Avec ses collègues, Fedyanin a étudié la physique de l'électroluminescence des centres de couleur dans le carbure de silicium et a proposé une théorie de l'émission de photons uniques lors d'une injection électrique qui explique et reproduit avec précision les résultats expérimentaux. Un centre de couleur est un défaut ponctuel dans la structure réticulaire du carbure de silicium qui peut émettre ou absorber un photon à une longueur d'onde à laquelle le matériau est transparent en l'absence de défauts. Ce processus est au cœur de la source à photon unique à commande électrique.

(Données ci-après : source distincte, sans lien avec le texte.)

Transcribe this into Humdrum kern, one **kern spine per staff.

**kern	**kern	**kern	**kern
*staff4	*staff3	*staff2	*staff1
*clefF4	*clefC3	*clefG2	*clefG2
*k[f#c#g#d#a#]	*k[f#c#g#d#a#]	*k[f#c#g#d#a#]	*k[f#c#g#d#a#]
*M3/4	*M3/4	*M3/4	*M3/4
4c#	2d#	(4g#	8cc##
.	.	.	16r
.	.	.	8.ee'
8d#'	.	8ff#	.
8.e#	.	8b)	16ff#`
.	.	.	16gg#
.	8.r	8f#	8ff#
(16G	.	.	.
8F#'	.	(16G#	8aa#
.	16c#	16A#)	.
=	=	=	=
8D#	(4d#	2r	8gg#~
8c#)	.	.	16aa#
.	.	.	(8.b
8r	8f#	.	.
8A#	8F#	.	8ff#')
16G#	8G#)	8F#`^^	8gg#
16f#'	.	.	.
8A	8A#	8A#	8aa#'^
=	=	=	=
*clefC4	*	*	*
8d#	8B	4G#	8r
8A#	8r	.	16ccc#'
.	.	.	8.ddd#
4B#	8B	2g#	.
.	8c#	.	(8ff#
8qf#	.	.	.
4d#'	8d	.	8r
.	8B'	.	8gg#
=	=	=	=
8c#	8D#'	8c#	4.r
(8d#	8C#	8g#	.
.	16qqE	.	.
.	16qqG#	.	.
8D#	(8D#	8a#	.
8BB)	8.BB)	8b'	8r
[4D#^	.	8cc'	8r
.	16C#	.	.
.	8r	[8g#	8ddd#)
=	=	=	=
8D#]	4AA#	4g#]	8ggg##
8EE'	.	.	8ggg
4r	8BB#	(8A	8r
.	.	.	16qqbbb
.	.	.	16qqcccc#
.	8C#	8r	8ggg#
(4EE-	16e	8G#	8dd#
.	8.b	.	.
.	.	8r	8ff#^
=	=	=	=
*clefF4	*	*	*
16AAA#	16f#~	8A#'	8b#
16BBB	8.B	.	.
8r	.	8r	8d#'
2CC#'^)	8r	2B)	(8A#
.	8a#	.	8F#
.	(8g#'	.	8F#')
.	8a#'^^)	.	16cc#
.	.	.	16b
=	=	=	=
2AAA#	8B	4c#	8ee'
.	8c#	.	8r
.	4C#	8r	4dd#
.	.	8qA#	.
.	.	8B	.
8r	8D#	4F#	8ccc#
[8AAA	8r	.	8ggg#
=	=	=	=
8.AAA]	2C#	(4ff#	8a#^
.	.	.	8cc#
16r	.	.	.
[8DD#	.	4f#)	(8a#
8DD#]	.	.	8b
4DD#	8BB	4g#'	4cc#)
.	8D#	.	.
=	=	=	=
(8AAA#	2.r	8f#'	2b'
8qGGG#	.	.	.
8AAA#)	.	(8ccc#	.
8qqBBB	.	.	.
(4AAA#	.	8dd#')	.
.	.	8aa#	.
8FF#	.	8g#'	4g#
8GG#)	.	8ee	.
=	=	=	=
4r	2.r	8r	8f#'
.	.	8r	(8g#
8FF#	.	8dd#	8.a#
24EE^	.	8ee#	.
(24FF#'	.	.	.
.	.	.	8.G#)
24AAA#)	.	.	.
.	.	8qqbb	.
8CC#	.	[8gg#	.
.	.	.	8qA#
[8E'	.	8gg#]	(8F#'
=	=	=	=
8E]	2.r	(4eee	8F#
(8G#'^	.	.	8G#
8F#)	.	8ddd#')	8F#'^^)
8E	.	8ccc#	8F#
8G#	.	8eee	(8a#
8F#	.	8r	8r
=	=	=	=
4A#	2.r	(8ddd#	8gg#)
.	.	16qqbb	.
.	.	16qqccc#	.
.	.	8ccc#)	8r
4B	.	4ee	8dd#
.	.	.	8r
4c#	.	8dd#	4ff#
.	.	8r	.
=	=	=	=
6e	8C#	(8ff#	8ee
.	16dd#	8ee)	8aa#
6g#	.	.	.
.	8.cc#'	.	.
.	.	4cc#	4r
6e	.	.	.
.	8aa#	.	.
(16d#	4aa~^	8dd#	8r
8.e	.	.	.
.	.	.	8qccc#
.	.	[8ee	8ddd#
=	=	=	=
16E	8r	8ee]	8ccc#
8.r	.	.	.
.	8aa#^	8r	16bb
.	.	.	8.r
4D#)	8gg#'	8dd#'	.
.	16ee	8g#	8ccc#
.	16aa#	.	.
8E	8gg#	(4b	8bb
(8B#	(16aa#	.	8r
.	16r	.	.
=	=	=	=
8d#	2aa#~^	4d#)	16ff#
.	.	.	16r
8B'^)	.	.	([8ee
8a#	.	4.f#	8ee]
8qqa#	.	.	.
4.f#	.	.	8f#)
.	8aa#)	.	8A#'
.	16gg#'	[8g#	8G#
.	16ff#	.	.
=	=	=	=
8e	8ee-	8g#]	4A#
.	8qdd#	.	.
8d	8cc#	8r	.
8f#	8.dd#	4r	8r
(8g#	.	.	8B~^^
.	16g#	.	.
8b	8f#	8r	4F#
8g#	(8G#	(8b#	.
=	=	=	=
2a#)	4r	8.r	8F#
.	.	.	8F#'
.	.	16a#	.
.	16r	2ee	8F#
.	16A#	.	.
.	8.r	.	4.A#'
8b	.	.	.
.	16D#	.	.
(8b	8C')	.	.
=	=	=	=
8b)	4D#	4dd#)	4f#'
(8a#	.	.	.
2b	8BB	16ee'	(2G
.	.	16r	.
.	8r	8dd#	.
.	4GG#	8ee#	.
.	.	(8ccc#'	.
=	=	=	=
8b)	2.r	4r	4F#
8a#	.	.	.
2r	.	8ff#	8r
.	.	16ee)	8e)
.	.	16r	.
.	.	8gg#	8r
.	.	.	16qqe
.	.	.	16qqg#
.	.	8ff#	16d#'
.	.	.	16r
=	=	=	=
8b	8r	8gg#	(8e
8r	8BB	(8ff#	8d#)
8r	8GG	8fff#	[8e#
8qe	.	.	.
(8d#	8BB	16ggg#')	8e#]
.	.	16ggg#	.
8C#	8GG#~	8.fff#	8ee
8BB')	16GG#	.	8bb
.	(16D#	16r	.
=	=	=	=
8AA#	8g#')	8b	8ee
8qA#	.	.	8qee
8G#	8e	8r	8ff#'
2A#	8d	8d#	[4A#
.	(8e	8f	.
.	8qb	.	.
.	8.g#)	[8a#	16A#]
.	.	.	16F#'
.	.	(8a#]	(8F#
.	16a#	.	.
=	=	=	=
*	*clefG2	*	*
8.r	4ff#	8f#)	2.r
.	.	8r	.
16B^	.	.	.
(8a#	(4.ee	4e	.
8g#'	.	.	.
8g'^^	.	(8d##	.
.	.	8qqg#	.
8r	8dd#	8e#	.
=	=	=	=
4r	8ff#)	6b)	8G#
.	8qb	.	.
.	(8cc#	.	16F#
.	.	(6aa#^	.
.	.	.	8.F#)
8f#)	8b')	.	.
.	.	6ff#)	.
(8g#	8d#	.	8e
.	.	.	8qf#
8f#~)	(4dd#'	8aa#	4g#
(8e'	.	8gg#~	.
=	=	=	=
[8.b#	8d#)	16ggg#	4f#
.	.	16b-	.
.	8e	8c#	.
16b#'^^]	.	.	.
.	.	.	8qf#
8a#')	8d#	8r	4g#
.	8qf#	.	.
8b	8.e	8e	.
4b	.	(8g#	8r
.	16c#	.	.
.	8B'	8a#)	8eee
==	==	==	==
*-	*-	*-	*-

En utilisant leur théorie, les chercheurs ont montré une amélioration d'une diode électroluminescente monophotonique à base de carbure de silicium afin d'émettre jusqu'à plusieurs milliards de photons par seconde. Ainsi, il est possible de mettre en oeuvre des protocoles de cryptographie quantique à des débits de transfert de données de l'ordre de 1 Gbps. Les co-auteurs de l'étude Igor Khramtsov et Andrey Vyshnevyy soulignent que de nouveaux matériaux sont susceptibles d'être trouvés qui rivalisent avec le carbure de silicium en termes de luminosité de l'émission de photons uniques. Cependant, contrairement au carbure de silicium, ils nécessiteront l'utilisation de nouveaux procédés technologiques dans la production de masse d'appareils. Par contre, les sources monophotoniques à base de carbure de silicium sont compatibles avec la technologie CMOS, qui est une norme pour la fabrication de circuits intégrés électroniques. Cela fait du carbure de silicium de loin le matériau le plus prometteur pour la construction de lignes de communication de données pratiques à ultralarge bande passante et inconditionnellement sécurisées.